Problem: Copy out every one of the following entries word for word, leaving out the pictures.

Top of Data listing

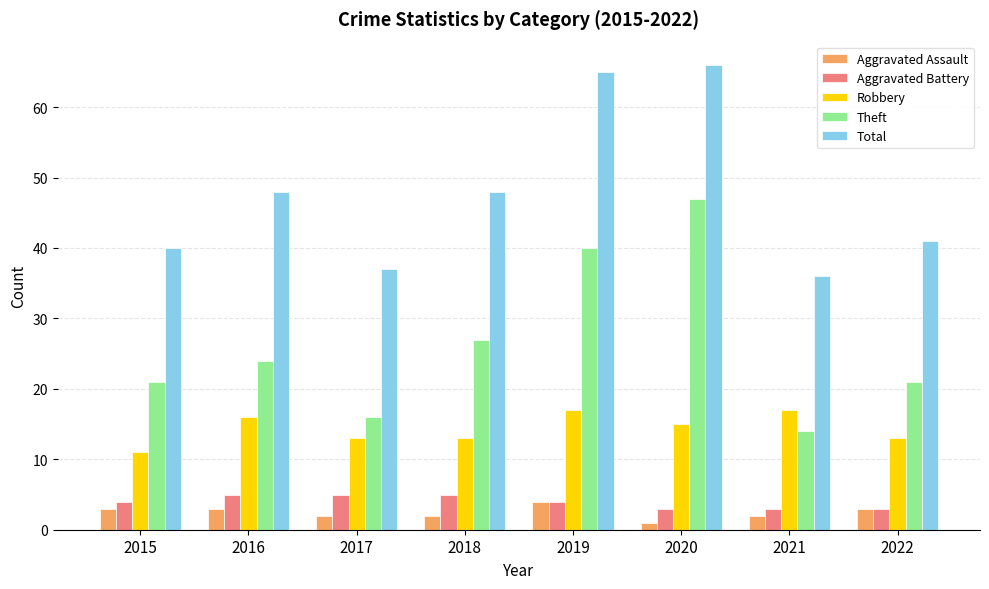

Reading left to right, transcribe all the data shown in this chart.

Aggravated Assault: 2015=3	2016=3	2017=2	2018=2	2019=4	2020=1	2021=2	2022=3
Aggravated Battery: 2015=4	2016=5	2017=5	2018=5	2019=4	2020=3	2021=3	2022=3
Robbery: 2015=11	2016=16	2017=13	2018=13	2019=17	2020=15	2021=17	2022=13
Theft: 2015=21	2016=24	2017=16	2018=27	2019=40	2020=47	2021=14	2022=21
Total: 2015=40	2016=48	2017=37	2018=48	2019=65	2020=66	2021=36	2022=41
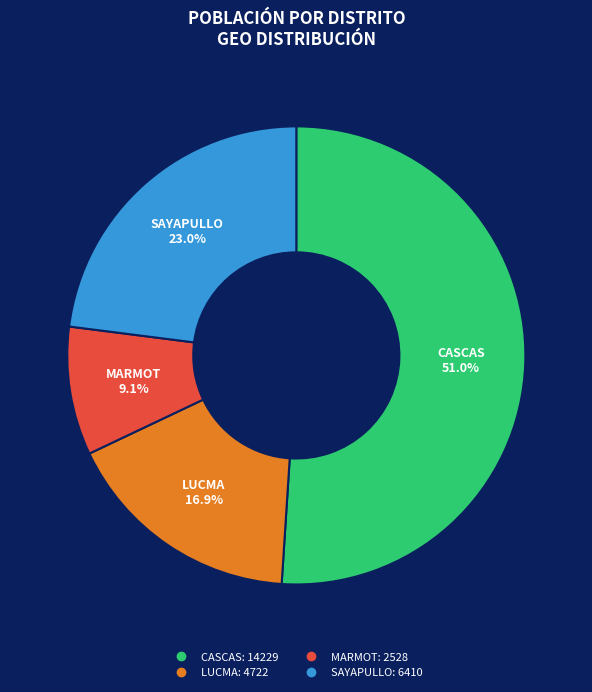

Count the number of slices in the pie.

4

Bottom of Data listing

Response to the task:
Reading left to right, transcribe all the data shown in this chart.

Aggravated Assault: 2015=3	2016=3	2017=2	2018=2	2019=4	2020=1	2021=2	2022=3
Aggravated Battery: 2015=4	2016=5	2017=5	2018=5	2019=4	2020=3	2021=3	2022=3
Robbery: 2015=11	2016=16	2017=13	2018=13	2019=17	2020=15	2021=17	2022=13
Theft: 2015=21	2016=24	2017=16	2018=27	2019=40	2020=47	2021=14	2022=21
Total: 2015=40	2016=48	2017=37	2018=48	2019=65	2020=66	2021=36	2022=41

Count the number of slices in the pie.

4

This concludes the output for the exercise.